Die Frage ist nicht mehr vordergründig, ob wir ausreichende, genügende intensivmedizinische Betreuung haben, sondern die Frage ist mittlerweile: Haben wir genügend Fachkräfte, um intensivmedizinisch zu betreuen?

Das Anerkennungsverfahren selbst muss verbessert werden. Einheitlichkeit und Transparenz sind auch hier ein Thema. Die Übernahme der Kosten für diejenigen, die beantragen, und für diejenigen, die zusätzliche Qualifikationsmaßnahmen vorlegen müssen, muss weiter verbessert werden.

Zum Zweiten ist noch etwas wichtig. Das ist die Kultur der Vielfalt in den Unternehmen. Fachlich ist eine gewisse Augenhöhe durch die Gleichstellung der Berufsabschlüsse hergestellt; aber auf personeller und auf zwischenmenschlicher Ebene ist da noch einiges zu tun. Ein produktiver Umgang mit Unterschiedlichkeit, mit Diversität ist, denke ich, eine ganz wichtige Aufgabe im Personalmanagement von Unternehmen.

Gestatten Sie mir aber noch eine Bemerkung zum zweiten Teil des vorliegenden Artikelgesetzes, der sich mit dem Fernunterricht beschäftigt. Genauer gesagt, möchte ich zu dem sprechen, womit er sich leider nicht beschäftigt.
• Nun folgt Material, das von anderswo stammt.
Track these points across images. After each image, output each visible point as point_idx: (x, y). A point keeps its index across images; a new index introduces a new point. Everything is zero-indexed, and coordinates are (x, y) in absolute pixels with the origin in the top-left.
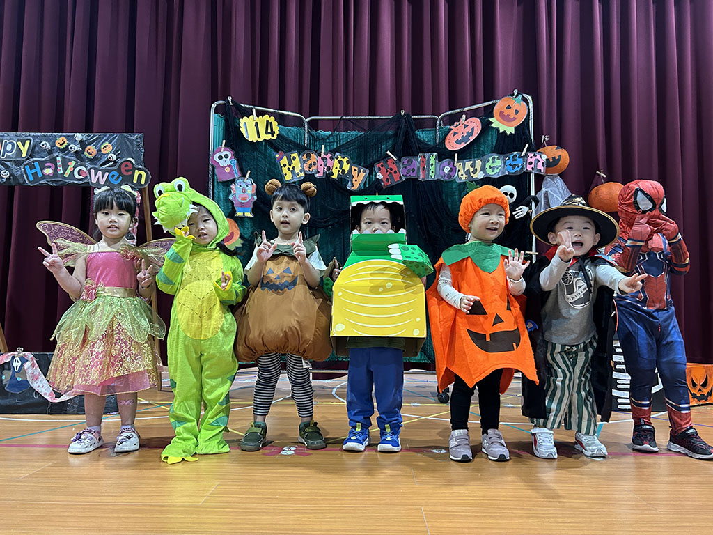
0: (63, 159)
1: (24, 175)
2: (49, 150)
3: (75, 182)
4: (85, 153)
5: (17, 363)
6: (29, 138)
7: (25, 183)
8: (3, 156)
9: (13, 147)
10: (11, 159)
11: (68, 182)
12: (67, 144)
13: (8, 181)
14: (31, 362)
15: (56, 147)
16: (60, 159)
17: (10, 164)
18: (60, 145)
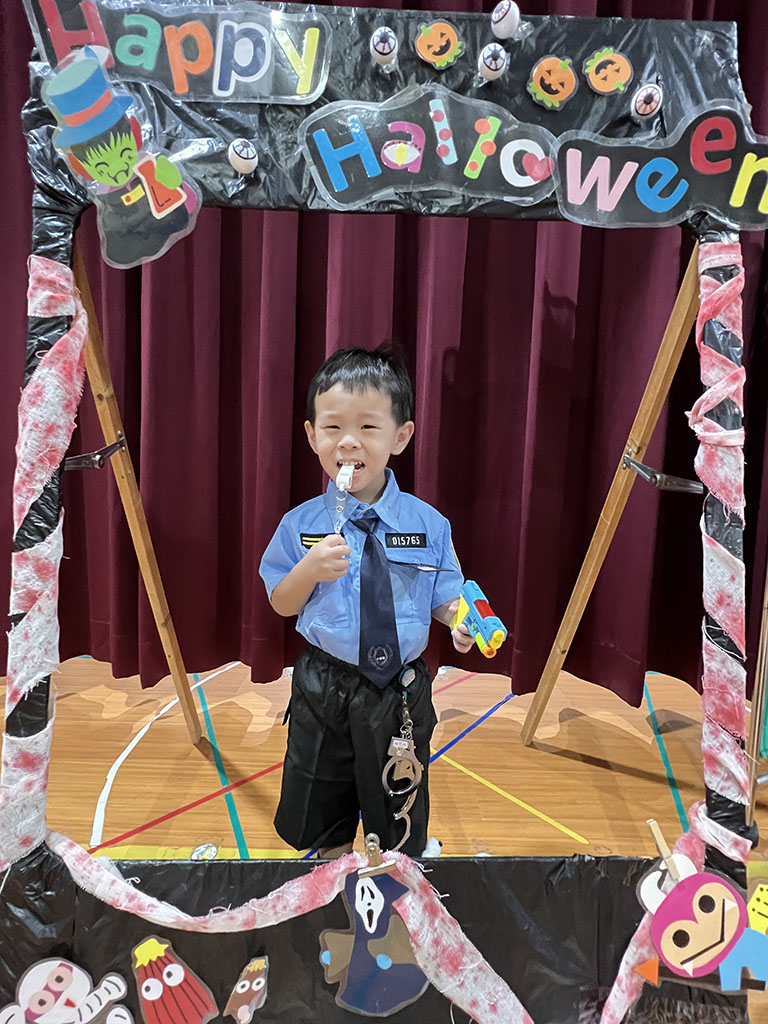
0: (453, 105)
1: (313, 169)
2: (391, 74)
3: (507, 199)
4: (534, 87)
5: (371, 900)
6: (315, 18)
7: (316, 199)
8: (223, 86)
9: (259, 49)
10: (258, 101)
11: (480, 200)
12: (460, 51)
13: (251, 188)
14: (421, 897)
15: (414, 63)
16: (442, 109)
17: (251, 120)
18: (435, 54)
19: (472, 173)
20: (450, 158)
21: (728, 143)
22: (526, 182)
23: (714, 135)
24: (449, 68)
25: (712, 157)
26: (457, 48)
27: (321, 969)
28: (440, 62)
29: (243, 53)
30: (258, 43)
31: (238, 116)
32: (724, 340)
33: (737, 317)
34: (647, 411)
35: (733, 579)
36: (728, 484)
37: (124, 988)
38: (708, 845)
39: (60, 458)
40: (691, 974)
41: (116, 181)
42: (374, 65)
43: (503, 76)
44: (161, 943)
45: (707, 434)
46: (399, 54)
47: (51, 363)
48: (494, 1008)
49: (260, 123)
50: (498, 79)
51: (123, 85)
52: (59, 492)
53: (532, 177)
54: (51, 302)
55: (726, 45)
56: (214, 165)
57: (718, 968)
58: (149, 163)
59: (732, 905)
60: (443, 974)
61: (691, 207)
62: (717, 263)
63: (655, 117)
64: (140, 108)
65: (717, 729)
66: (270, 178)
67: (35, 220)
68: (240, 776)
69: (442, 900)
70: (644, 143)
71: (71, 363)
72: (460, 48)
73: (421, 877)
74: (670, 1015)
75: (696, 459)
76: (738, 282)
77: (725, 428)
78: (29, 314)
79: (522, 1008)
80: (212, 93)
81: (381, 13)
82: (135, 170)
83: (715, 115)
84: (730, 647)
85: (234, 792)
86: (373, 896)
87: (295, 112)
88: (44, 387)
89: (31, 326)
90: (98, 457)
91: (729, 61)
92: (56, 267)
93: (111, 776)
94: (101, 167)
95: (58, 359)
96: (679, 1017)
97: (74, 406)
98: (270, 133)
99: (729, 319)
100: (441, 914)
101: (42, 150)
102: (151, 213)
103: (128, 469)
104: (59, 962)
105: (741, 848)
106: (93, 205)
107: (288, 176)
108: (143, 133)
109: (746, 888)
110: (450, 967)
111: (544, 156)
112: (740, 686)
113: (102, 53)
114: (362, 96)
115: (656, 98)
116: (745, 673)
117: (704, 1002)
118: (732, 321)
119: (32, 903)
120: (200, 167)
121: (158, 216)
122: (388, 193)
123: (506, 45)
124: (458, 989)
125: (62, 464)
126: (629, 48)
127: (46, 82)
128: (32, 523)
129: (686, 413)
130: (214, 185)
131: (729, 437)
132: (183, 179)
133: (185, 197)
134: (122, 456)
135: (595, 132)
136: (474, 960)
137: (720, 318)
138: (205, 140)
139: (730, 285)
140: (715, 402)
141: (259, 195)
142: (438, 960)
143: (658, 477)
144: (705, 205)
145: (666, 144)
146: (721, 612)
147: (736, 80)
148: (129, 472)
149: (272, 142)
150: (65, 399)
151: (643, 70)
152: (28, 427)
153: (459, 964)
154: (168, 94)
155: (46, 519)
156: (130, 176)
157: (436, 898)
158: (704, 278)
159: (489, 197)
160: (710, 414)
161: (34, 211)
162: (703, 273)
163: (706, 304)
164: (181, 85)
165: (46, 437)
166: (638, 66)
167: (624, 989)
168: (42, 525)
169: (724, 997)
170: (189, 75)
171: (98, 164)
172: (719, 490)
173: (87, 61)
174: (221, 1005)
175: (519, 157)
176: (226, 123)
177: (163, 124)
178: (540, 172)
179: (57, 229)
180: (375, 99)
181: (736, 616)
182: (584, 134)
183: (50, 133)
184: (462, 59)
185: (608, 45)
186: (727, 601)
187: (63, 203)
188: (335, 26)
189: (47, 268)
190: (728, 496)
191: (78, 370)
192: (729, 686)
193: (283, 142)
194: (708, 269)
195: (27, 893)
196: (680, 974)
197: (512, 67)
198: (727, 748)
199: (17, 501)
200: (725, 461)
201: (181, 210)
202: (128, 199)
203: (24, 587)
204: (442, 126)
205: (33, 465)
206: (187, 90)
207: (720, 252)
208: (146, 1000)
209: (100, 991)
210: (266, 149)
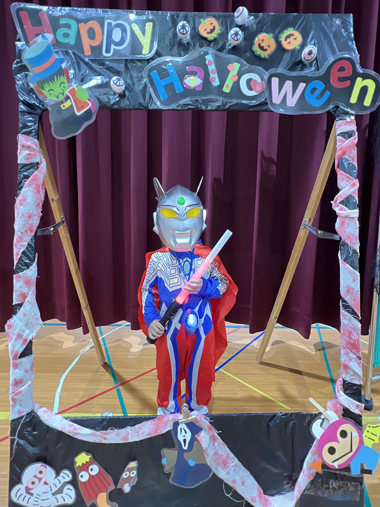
0: (217, 58)
1: (151, 90)
2: (188, 43)
3: (243, 102)
4: (256, 48)
5: (185, 434)
6: (151, 18)
7: (153, 104)
8: (108, 51)
9: (124, 34)
10: (124, 58)
11: (230, 103)
12: (220, 31)
13: (122, 100)
14: (208, 432)
15: (198, 38)
16: (211, 59)
17: (121, 67)
18: (208, 33)
19: (226, 90)
20: (216, 83)
21: (348, 73)
22: (252, 93)
23: (342, 69)
24: (215, 40)
25: (341, 79)
26: (218, 30)
27: (162, 466)
28: (211, 37)
29: (117, 35)
30: (124, 30)
31: (115, 65)
32: (348, 167)
33: (355, 156)
34: (313, 201)
35: (354, 281)
36: (351, 236)
37: (71, 476)
38: (344, 407)
39: (35, 229)
40: (337, 467)
41: (58, 97)
42: (179, 39)
43: (241, 43)
44: (87, 455)
45: (341, 212)
46: (190, 34)
47: (30, 185)
48: (243, 483)
49: (125, 68)
50: (238, 44)
51: (60, 52)
52: (35, 246)
53: (256, 91)
54: (28, 157)
55: (348, 25)
56: (104, 89)
57: (350, 465)
58: (74, 89)
59: (355, 434)
60: (220, 469)
61: (331, 103)
62: (344, 130)
63: (314, 61)
64: (68, 63)
65: (348, 352)
66: (131, 95)
67: (20, 118)
68: (124, 380)
69: (218, 434)
70: (308, 73)
71: (39, 186)
72: (220, 30)
73: (208, 423)
74: (327, 486)
75: (336, 224)
76: (355, 139)
77: (350, 209)
78: (18, 162)
79: (257, 483)
80: (102, 54)
81: (182, 14)
82: (67, 92)
83: (343, 60)
84: (353, 313)
85: (120, 387)
86: (186, 432)
87: (142, 63)
88: (26, 197)
89: (19, 168)
90: (52, 229)
91: (349, 33)
92: (30, 140)
93: (62, 381)
94: (51, 92)
95: (33, 183)
96: (331, 487)
97: (41, 205)
98: (130, 73)
99: (351, 157)
100: (218, 441)
101: (23, 84)
102: (75, 113)
103: (66, 233)
104: (40, 464)
105: (360, 408)
106: (47, 109)
107: (139, 93)
108: (70, 74)
109: (362, 426)
110: (223, 465)
111: (261, 81)
112: (358, 331)
113: (50, 37)
114: (173, 54)
115: (314, 52)
116: (360, 325)
117: (342, 480)
118: (352, 157)
119: (27, 437)
120: (97, 90)
121: (78, 114)
122: (187, 100)
123: (242, 28)
124: (226, 475)
125: (36, 232)
126: (300, 28)
127: (24, 52)
128: (23, 260)
129: (331, 202)
130: (104, 99)
131: (351, 213)
132: (89, 96)
133: (90, 105)
134: (63, 228)
135: (285, 69)
136: (234, 461)
137: (346, 157)
138: (99, 77)
139: (351, 140)
140: (344, 197)
141: (125, 104)
142: (217, 462)
143: (319, 232)
144: (338, 102)
145: (319, 73)
146: (349, 297)
147: (352, 42)
148: (67, 235)
149: (131, 78)
150: (36, 202)
151: (308, 38)
152: (20, 216)
153: (227, 464)
154: (81, 55)
155: (29, 258)
156: (65, 95)
157: (215, 433)
158: (339, 138)
159: (235, 101)
160: (342, 202)
161: (19, 113)
162: (338, 135)
163: (339, 150)
164: (87, 52)
165: (28, 220)
166: (305, 36)
167: (306, 475)
168: (27, 261)
169: (352, 477)
170: (91, 47)
171: (50, 90)
172: (347, 239)
173: (43, 41)
174: (116, 483)
175: (249, 82)
176: (109, 69)
177: (79, 70)
178: (259, 89)
179: (30, 121)
180: (180, 55)
181: (356, 298)
182: (280, 70)
183: (26, 76)
184: (221, 35)
185: (291, 26)
186: (351, 291)
187: (33, 109)
188: (160, 21)
189: (27, 140)
190: (351, 242)
191: (42, 188)
192: (353, 331)
193: (137, 77)
194: (340, 133)
195: (25, 433)
196: (331, 467)
197: (245, 39)
198: (353, 360)
199: (15, 250)
200: (350, 225)
201: (89, 111)
202: (64, 106)
203: (20, 291)
204: (212, 67)
205: (22, 233)
206: (90, 53)
207: (346, 125)
208: (81, 482)
209: (60, 478)
210: (129, 81)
Lernen im digitalen Zeitalter, organisiertes und institutionelles Lernen im digitalen Zeitalter wirft neue Fragen auf: Was ist eigentlich Unterricht, wenn Teilnehmende selbstorganisierend lernen? Wann gilt was als Teilnahme? Welche Standards für digitalen Unterricht müssen geregelt werden? Dazu gehören Interoperabilität – das heißt, die Systeme müssen miteinander funktionieren, müssen vereinbar sein –, die Offenheit der Systeme für die Nutzung von Open Educational Resources, die Plattformunabhängigkeit, sodass Lernmaterialien nicht nur an eine Plattform gebunden sind. Wer sichert die Qualität?
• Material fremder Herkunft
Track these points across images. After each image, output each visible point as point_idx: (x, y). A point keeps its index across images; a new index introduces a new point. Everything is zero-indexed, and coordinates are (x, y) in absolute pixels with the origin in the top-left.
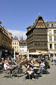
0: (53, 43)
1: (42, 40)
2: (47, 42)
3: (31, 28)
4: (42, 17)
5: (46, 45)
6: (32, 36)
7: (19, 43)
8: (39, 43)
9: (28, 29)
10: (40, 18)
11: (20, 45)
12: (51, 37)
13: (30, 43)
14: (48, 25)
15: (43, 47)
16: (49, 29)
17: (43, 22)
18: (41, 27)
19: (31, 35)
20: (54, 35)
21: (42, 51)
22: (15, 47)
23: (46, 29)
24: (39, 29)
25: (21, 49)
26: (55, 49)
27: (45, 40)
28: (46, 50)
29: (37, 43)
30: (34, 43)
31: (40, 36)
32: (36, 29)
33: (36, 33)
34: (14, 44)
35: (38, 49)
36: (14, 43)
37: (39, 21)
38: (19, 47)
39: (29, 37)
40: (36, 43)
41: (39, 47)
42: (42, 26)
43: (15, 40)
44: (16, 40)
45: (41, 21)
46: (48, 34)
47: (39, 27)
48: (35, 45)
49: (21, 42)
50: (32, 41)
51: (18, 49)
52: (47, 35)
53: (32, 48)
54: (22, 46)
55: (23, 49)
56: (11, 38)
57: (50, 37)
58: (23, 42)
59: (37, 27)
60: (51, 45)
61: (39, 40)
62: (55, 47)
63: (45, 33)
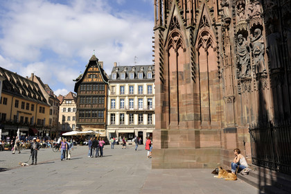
0: (118, 113)
1: (95, 107)
5: (104, 118)
10: (93, 62)
15: (94, 121)
16: (111, 85)
17: (98, 70)
18: (95, 80)
21: (95, 128)
22: (69, 117)
23: (103, 84)
26: (121, 123)
27: (100, 107)
29: (85, 112)
30: (78, 113)
31: (91, 98)
32: (84, 84)
34: (67, 111)
36: (67, 109)
37: (91, 69)
40: (82, 112)
41: (88, 121)
42: (96, 77)
43: (67, 102)
44: (70, 102)
45: (95, 69)
46: (110, 93)
47: (90, 80)
48: (80, 116)
57: (112, 100)
59: (86, 80)
60: (113, 116)
61: (89, 107)
62: (122, 120)
63: (100, 94)
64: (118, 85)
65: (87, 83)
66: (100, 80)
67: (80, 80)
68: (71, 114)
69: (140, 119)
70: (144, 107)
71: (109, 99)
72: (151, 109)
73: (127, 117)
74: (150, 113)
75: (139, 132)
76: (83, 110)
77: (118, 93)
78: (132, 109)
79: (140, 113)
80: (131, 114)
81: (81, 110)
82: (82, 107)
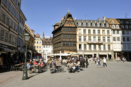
0: (83, 44)
1: (71, 40)
2: (76, 42)
4: (71, 15)
5: (75, 45)
6: (60, 35)
7: (42, 42)
8: (68, 43)
9: (55, 26)
10: (70, 16)
11: (43, 45)
12: (81, 37)
13: (58, 43)
14: (78, 23)
15: (71, 48)
17: (72, 20)
18: (71, 25)
19: (58, 34)
20: (83, 35)
21: (71, 51)
22: (38, 46)
23: (75, 28)
25: (44, 49)
26: (84, 49)
27: (74, 40)
28: (75, 51)
29: (66, 43)
31: (69, 35)
32: (65, 27)
33: (64, 32)
34: (37, 43)
37: (68, 19)
39: (56, 35)
40: (64, 43)
41: (68, 48)
42: (72, 24)
43: (36, 38)
44: (38, 38)
45: (70, 19)
46: (78, 33)
47: (68, 25)
48: (63, 45)
49: (44, 41)
50: (60, 40)
51: (40, 49)
52: (76, 35)
53: (60, 48)
54: (45, 46)
56: (33, 36)
57: (79, 37)
58: (47, 41)
59: (65, 25)
60: (80, 45)
61: (68, 40)
62: (85, 48)
63: (74, 33)
64: (82, 29)
65: (67, 27)
66: (73, 26)
67: (62, 25)
68: (39, 45)
69: (95, 48)
70: (97, 41)
72: (100, 42)
73: (88, 46)
75: (94, 54)
76: (65, 42)
77: (82, 33)
78: (90, 42)
79: (95, 44)
80: (90, 44)
81: (63, 42)
82: (64, 40)
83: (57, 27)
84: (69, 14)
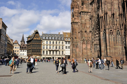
1: (38, 48)
2: (41, 49)
3: (30, 38)
4: (38, 32)
5: (40, 51)
6: (31, 45)
7: (19, 47)
9: (28, 38)
11: (20, 49)
12: (44, 46)
13: (29, 50)
15: (38, 53)
16: (43, 41)
18: (38, 39)
21: (37, 55)
22: (16, 51)
24: (36, 40)
25: (21, 53)
27: (39, 48)
28: (41, 55)
29: (34, 50)
30: (31, 50)
31: (36, 45)
33: (33, 43)
35: (34, 55)
36: (15, 47)
37: (36, 35)
38: (20, 51)
39: (28, 45)
41: (35, 53)
44: (16, 44)
47: (36, 39)
48: (32, 52)
49: (22, 46)
50: (30, 48)
51: (18, 53)
53: (30, 53)
54: (22, 50)
55: (23, 53)
58: (24, 46)
60: (44, 51)
61: (35, 48)
62: (47, 53)
63: (40, 44)
64: (46, 41)
65: (35, 40)
66: (39, 39)
67: (32, 38)
68: (17, 49)
69: (53, 53)
70: (55, 49)
71: (42, 45)
72: (57, 50)
73: (48, 52)
74: (56, 51)
75: (53, 57)
77: (45, 44)
78: (50, 49)
79: (53, 51)
80: (50, 51)
81: (32, 49)
82: (33, 48)
83: (29, 39)
84: (36, 31)
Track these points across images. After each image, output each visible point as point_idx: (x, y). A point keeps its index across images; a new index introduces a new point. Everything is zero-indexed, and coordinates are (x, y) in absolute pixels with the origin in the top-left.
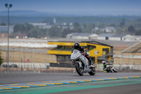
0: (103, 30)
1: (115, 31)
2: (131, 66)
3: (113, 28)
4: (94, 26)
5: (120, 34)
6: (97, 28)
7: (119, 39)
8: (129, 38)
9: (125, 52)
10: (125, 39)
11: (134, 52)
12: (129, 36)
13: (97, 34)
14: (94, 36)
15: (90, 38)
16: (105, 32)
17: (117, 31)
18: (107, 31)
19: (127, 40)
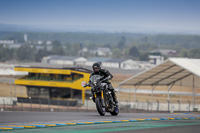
0: (94, 52)
1: (111, 53)
2: (132, 104)
3: (108, 50)
4: (81, 46)
5: (117, 58)
6: (85, 50)
7: (116, 65)
8: (130, 64)
9: (124, 84)
10: (124, 65)
11: (138, 84)
12: (130, 61)
13: (85, 57)
14: (81, 61)
15: (75, 63)
16: (97, 55)
17: (114, 53)
18: (100, 53)
19: (128, 67)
(Zuruf von der AfD: Wo bleibt der Lehrer?)

Im Übrigen sind dies alles Fragen, die sich auch an Schulen richten, nicht nur in Coronazeiten. Und hier, meine Damen und Herren, liebe Kolleginnen und Kollegen, fehlt ein größerer Wurf, um eben auch dort Rechtssicherheit und Orientierung zu schaffen. Ich denke, da haben Sie noch einiges an Hausaufgaben zu erledigen.